[Excerpts from a dataset]
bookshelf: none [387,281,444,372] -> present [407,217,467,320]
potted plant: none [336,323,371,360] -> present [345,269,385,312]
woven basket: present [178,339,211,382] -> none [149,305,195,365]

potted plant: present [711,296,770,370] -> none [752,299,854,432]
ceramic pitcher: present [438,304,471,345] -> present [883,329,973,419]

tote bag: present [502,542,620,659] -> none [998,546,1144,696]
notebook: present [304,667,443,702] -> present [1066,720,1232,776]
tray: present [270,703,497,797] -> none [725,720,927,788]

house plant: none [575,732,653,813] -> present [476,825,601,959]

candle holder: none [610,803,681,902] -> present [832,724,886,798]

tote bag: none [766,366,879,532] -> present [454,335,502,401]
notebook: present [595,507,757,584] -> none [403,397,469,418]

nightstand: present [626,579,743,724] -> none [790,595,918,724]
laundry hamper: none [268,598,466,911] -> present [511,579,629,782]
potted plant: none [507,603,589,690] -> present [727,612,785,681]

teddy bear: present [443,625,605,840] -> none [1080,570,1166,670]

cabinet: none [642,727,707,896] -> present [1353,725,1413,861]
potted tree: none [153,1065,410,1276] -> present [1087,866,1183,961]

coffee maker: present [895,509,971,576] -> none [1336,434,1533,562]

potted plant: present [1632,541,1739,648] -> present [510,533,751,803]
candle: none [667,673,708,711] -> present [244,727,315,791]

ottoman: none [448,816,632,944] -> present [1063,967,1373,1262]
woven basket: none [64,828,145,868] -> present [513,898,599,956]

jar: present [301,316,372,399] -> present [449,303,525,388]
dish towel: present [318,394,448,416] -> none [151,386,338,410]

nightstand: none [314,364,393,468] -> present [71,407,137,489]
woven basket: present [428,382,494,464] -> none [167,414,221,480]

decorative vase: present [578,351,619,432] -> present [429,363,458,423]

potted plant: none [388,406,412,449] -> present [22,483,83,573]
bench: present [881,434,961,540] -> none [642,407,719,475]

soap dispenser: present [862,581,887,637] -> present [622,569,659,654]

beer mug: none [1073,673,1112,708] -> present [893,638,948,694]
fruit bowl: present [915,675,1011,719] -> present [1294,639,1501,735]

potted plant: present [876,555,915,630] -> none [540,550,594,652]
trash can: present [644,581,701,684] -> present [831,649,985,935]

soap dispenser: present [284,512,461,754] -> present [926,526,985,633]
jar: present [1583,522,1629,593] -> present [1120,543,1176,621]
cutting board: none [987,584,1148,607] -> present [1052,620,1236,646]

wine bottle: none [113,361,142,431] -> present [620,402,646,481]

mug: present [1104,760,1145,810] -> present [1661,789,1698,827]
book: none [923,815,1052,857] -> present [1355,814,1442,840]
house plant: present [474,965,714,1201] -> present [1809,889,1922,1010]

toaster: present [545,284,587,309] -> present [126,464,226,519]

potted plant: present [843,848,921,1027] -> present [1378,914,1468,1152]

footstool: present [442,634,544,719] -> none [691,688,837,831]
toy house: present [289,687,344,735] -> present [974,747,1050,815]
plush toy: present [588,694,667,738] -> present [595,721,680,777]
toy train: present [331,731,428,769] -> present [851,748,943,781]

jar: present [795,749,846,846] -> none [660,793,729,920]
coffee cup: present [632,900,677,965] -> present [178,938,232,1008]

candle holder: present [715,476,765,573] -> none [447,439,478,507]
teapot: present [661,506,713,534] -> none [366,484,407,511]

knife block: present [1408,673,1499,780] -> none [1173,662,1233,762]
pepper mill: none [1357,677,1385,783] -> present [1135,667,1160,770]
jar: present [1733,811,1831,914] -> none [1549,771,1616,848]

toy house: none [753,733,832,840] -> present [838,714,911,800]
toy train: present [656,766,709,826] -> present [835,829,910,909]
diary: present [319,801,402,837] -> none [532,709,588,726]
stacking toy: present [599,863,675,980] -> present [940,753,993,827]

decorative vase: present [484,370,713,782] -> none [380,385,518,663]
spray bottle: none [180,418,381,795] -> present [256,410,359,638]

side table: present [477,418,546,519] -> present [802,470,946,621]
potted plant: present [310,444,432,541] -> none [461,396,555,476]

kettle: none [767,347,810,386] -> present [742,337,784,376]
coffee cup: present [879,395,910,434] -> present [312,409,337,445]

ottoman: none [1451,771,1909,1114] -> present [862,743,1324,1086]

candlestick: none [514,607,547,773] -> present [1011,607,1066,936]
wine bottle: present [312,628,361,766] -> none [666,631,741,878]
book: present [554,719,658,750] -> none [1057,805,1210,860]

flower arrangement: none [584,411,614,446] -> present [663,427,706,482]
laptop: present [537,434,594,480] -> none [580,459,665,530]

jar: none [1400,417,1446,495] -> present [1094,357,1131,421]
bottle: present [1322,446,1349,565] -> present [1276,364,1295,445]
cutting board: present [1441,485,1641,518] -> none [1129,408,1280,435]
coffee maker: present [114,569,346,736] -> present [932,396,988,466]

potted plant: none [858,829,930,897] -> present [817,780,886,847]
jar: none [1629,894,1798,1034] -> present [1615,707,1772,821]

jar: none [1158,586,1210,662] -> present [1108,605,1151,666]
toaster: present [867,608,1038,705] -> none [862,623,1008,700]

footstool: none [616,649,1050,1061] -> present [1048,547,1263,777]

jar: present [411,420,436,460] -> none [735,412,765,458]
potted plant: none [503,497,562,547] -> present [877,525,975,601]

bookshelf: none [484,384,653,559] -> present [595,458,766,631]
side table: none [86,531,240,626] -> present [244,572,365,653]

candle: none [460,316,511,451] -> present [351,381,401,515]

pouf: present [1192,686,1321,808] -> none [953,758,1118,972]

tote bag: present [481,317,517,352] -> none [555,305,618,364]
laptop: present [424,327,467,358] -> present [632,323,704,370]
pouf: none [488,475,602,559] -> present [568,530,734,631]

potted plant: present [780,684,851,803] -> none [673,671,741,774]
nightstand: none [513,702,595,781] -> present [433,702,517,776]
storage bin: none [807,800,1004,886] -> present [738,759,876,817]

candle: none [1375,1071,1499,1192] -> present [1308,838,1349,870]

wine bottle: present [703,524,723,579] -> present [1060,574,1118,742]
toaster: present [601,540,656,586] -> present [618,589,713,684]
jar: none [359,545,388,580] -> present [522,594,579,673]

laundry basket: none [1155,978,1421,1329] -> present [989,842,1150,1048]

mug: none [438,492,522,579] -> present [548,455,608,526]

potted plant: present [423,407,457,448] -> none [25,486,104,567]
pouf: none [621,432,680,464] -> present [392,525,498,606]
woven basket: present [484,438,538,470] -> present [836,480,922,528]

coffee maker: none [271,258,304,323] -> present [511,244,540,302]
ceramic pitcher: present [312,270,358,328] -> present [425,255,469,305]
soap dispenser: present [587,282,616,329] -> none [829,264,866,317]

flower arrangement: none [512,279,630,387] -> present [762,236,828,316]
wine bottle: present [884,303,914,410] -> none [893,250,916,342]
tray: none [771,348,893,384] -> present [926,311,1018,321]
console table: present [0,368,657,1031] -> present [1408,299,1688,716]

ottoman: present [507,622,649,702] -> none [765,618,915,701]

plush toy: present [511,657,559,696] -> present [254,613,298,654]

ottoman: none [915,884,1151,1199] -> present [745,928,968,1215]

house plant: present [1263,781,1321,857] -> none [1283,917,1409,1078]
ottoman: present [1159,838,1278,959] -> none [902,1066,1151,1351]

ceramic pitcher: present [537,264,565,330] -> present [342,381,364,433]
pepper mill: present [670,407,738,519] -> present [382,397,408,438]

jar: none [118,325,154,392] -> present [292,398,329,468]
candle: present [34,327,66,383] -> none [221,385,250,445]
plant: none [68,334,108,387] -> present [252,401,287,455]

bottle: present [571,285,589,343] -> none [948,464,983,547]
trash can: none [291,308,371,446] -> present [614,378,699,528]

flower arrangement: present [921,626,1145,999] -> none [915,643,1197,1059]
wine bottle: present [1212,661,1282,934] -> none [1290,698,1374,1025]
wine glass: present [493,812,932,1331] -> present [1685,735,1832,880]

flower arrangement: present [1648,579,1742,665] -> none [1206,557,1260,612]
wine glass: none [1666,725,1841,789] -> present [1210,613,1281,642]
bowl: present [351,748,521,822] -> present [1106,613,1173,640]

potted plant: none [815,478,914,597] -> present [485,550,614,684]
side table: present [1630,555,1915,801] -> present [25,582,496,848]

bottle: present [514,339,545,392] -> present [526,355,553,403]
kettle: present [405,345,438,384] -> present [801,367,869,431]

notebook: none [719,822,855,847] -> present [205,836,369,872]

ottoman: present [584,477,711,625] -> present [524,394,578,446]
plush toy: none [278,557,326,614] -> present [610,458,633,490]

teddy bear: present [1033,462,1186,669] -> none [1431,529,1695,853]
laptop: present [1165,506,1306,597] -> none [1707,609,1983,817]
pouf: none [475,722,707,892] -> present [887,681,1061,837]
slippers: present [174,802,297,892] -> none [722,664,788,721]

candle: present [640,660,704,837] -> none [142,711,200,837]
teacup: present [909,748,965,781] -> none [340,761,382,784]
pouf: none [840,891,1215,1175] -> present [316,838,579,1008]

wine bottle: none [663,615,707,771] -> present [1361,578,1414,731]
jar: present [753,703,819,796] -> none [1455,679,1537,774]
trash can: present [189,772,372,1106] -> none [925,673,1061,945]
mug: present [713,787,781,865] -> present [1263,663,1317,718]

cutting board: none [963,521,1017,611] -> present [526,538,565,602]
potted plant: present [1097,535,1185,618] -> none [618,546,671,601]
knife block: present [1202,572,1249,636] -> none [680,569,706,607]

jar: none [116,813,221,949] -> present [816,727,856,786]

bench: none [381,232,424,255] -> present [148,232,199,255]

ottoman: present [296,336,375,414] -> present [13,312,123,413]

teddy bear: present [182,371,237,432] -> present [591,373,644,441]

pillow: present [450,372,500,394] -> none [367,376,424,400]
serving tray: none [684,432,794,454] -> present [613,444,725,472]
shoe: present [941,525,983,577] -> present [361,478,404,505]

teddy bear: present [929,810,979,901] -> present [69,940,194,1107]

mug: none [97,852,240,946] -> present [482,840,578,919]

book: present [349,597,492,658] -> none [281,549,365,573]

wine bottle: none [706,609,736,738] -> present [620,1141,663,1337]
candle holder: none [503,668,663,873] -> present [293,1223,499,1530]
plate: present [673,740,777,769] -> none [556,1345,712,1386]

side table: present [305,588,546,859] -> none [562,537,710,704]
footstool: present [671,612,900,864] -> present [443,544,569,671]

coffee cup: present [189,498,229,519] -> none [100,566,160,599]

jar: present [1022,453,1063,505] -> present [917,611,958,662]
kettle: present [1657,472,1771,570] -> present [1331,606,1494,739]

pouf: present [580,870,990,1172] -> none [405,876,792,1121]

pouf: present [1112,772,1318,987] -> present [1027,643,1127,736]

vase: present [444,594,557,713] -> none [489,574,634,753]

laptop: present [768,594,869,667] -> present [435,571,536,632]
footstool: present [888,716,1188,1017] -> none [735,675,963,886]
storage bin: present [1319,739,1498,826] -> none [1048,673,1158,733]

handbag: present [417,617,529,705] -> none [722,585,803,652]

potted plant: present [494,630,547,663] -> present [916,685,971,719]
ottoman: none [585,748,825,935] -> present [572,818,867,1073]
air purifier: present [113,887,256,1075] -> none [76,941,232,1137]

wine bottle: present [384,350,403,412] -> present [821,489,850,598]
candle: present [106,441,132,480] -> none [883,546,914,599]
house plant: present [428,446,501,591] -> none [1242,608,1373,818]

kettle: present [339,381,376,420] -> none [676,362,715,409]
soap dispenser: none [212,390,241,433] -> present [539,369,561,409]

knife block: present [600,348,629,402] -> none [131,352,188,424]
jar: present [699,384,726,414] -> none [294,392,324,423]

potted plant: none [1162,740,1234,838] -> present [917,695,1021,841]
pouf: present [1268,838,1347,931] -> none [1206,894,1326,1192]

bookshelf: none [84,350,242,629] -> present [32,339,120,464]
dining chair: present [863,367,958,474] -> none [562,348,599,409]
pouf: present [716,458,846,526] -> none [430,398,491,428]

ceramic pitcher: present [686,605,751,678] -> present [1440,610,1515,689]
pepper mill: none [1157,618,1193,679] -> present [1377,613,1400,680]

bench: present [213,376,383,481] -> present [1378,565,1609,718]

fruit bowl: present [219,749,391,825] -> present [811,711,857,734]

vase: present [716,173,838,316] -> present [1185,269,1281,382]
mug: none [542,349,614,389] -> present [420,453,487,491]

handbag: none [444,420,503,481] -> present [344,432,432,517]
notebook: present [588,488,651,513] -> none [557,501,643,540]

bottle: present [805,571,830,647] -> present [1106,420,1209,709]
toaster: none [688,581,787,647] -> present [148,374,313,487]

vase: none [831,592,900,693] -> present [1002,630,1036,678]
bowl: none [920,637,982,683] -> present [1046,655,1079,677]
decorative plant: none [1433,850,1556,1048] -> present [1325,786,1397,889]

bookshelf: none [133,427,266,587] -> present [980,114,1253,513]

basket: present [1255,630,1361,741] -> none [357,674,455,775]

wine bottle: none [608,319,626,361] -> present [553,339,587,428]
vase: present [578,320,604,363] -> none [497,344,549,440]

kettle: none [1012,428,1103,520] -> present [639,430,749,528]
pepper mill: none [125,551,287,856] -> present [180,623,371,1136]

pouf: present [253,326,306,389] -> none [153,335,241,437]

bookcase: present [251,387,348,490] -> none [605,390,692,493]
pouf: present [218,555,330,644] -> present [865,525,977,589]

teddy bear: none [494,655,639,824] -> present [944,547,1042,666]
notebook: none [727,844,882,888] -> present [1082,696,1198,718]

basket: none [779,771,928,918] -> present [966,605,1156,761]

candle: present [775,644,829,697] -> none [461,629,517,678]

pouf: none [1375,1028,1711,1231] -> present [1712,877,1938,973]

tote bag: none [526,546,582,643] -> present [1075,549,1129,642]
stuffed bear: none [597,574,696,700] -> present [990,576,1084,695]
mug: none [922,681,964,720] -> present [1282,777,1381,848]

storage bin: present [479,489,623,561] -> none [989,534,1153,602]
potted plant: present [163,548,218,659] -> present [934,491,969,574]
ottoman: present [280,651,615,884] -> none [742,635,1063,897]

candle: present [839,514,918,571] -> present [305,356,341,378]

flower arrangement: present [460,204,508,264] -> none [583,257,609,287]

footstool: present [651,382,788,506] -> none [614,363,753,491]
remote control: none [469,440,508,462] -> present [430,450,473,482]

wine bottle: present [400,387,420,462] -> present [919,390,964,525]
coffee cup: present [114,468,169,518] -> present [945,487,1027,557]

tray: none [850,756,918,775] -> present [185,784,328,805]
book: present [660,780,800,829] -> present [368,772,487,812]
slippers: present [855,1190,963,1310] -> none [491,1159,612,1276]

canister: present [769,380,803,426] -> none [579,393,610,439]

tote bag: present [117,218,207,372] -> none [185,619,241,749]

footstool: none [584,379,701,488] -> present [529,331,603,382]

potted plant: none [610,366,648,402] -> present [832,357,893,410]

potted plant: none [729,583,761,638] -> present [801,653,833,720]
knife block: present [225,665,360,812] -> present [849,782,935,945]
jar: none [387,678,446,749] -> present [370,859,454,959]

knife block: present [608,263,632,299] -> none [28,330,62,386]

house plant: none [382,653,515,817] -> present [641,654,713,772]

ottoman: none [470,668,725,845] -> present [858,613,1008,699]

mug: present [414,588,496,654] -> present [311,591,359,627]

WHAT YOU HAVE TO DO: What lines above hold the word "coffee"? Pull each one out.

ANSWER AREA:
coffee maker: present [895,509,971,576] -> none [1336,434,1533,562]
coffee cup: present [632,900,677,965] -> present [178,938,232,1008]
coffee cup: present [879,395,910,434] -> present [312,409,337,445]
coffee maker: present [114,569,346,736] -> present [932,396,988,466]
coffee maker: none [271,258,304,323] -> present [511,244,540,302]
coffee cup: present [189,498,229,519] -> none [100,566,160,599]
coffee cup: present [114,468,169,518] -> present [945,487,1027,557]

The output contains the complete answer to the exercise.